▸ **TASK A**
The Flax model code below defines a class with attributes declared at class level. List the name of each such attribute.

▸ **PROVIDED PASSAGE**
The easiest way to implement a model is to subclass `flax.linen.Module`:

In [15]:
from typing import Any

class TwoLayerFFN(nn.Module):
  # Here we define model's parameters
  # We have to provide typing if we want to change values at initialization
  param_dtype: Any = jnp.float64
  num_features_1: int = 4
  num_features_2: int = 3
  use_bias: Any = True
  activation_fun: Any = nn.relu

  # nn.compact decorator provides a compact way of defining a model
  @nn.compact
  def __call__(self, x):
    # Let us do first layer using Flax:
    x = nn.Dense(name="Layer1", features=self.num_features_1, use_bias=self.use_bias, dtype=self.param_dtype)(x)
    x = self.activation_fun(x)

    # And second layer by hand
    # We have to provide 4 variables:
    #   - parameter name
    #   - initializer function (nn.initializers.normal() returns a function)
    #     initializer takes two inputs: random gen key and shape.
    #     We provide the former when we call mode.init(...)

▸ **RECORDS SHOWN**
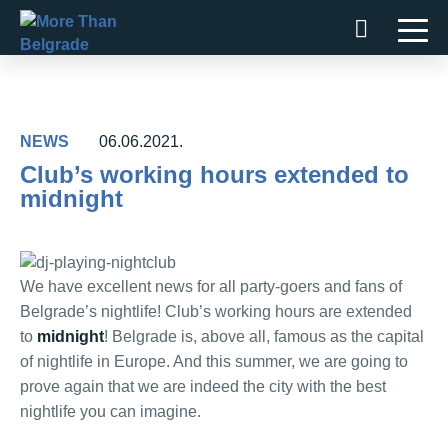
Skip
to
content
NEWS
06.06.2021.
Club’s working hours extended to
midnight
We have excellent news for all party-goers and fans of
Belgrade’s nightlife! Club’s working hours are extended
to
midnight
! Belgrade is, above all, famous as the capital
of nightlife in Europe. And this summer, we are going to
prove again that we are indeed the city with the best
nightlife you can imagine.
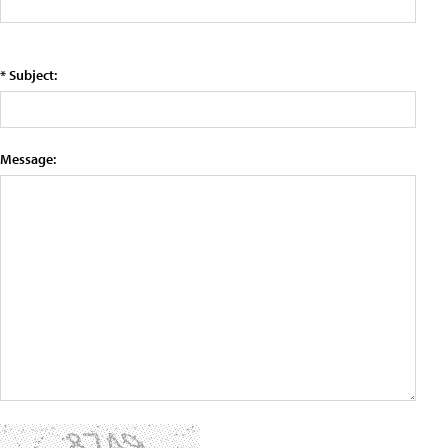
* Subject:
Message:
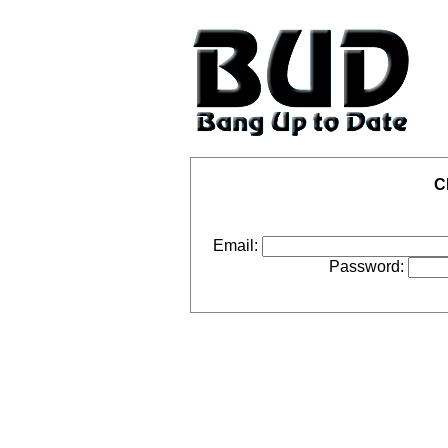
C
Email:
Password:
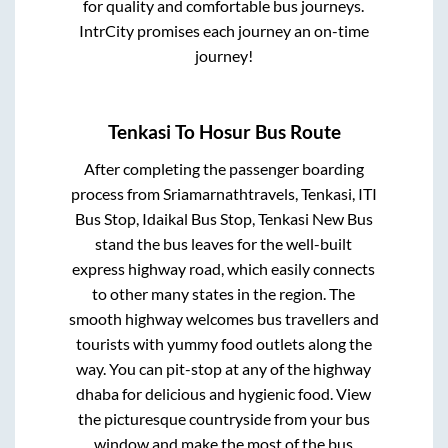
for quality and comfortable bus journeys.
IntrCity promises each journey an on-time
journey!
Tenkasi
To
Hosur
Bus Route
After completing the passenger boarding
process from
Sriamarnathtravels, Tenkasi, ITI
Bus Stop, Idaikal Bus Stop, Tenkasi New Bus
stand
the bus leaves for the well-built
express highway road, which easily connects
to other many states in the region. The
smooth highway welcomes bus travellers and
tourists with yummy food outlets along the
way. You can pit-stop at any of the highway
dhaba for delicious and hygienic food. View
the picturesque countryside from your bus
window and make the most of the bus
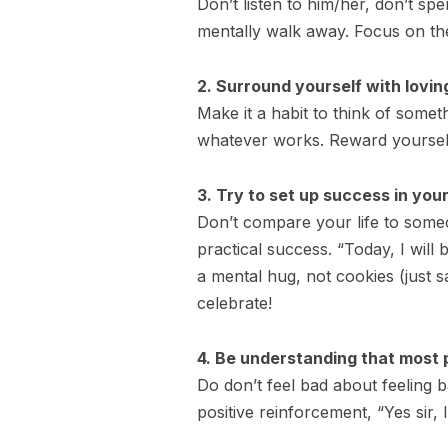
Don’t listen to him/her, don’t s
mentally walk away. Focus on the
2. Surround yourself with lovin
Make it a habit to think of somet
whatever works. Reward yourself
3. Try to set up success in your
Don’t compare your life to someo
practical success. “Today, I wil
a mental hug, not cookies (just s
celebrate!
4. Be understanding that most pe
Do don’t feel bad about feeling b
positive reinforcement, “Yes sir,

▸ **TASK B**
Duplicate the records from their start through the line containing "window and make the most of the bus", both included, and leave the pictures out.

▸ **ANSWER SECTION A**
param_dtype
num_features_1
num_features_2
use_bias
activation_fun

▸ **ANSWER SECTION B**
Skip
to
content
NEWS
06.06.2021.
Club’s working hours extended to
midnight
We have excellent news for all party-goers and fans of
Belgrade’s nightlife! Club’s working hours are extended
to
midnight
! Belgrade is, above all, famous as the capital
of nightlife in Europe. And this summer, we are going to
prove again that we are indeed the city with the best
nightlife you can imagine.
* Subject:
Message:
C
Email:
Password:
for quality and comfortable bus journeys.
IntrCity promises each journey an on-time
journey!
Tenkasi
To
Hosur
Bus Route
After completing the passenger boarding
process from
Sriamarnathtravels, Tenkasi, ITI
Bus Stop, Idaikal Bus Stop, Tenkasi New Bus
stand
the bus leaves for the well-built
express highway road, which easily connects
to other many states in the region. The
smooth highway welcomes bus travellers and
tourists with yummy food outlets along the
way. You can pit-stop at any of the highway
dhaba for delicious and hygienic food. View
the picturesque countryside from your bus
window and make the most of the bus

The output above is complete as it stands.